For all parties involved:
1. Users using Flashbots avoid sandwich attacks and reduce losses from inefficient trades;
2. Flashbots gains exclusive access to transaction data, giving it greater profit potential than competitors;
3. Searchers save money and gain access to more transaction data through Flashbots.
More users bring more exclusive transaction data, which leads to larger profit margins, which in turn enables higher revenue sharing with users—allowing Flashbots to leverage economies of scale to attract even more users and searchers.
Outlook on the MEV Sector
As shown below, since The Merge, EL APR driven primarily by MEV has accounted for roughly one-third of stETH’s total yield, peaking close to 70% during high network activity.
During bull markets, MEV contributing up to 70% of staking income could become the norm—making this market segment highly significant in size.
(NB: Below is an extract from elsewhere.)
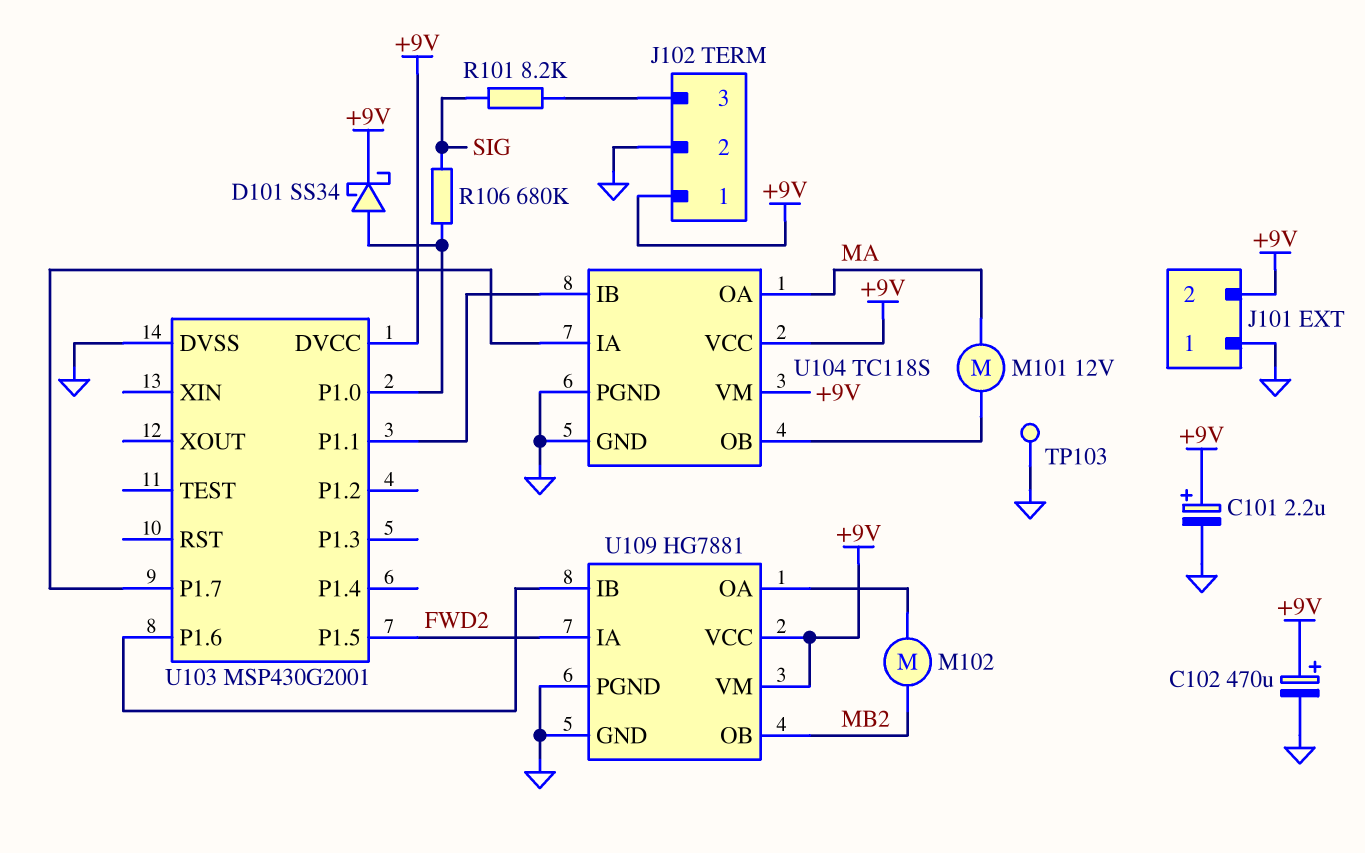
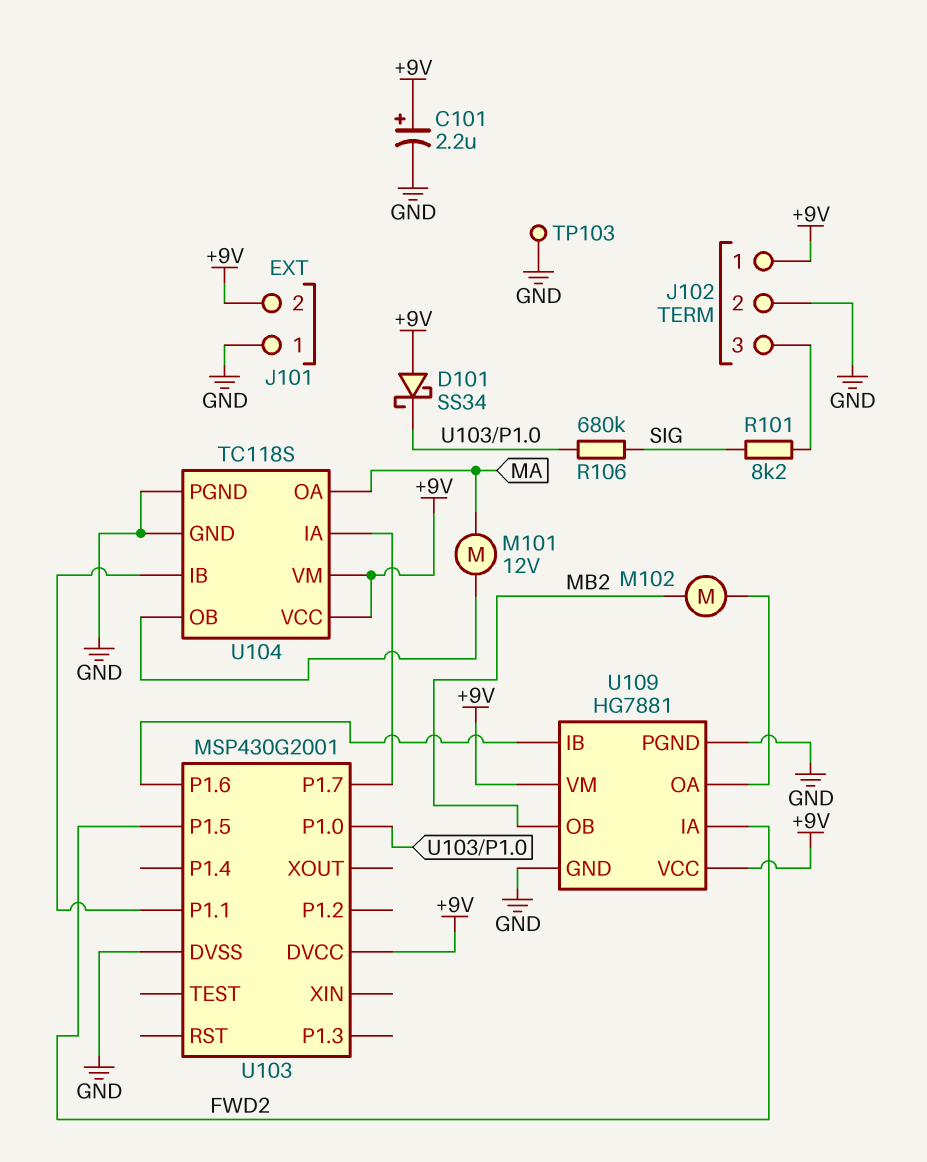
C102: 470uF (plus +9V, minus GND) -> none
D101: schottky SS34 (A U103/P1.0, K +9V) -> schottky SS34 (A +9V, K U103/P1.0)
Given the strong network effects described earlier, leading projects in this space could eventually earn profits comparable to LSD protocols—meaning this may indeed evolve into an LSD-tier sector. Moreover, since MEV revenue grows non-linearly during bull markets, the ceiling here is exceptionally high.
Since The Merge, nearly half of all blocks have been submitted via Flashbots—its dominance even surpasses Lido’s. While Lido controls about 70% of the LSD market, it holds only around 30% of total Ethereum staking.

Hasu, co-founder of Flashbots, also serves as an advisor to Lido and brings strong credentials—but there has been little disclosure so far regarding token issuance.
Mev-Share has already established the foundation for flywheel growth. Latecomers attempting to fork the protocol and launch tokens may still capture some market share, but the technical barrier is significantly higher compared to typical LSD-Fi projects—one might say they're worlds apart.

Additionally, Flashbots has yet to achieve full trustlessness and faces several unresolved challenges—leaving considerable room for innovation and opportunity.
Conclusion
The MEV sector holds vast potential and remains in its early stages.
Flashbots currently dominates the space, and Mev-Share lays the groundwork for rapid expansion—but significant opportunities remain for future players.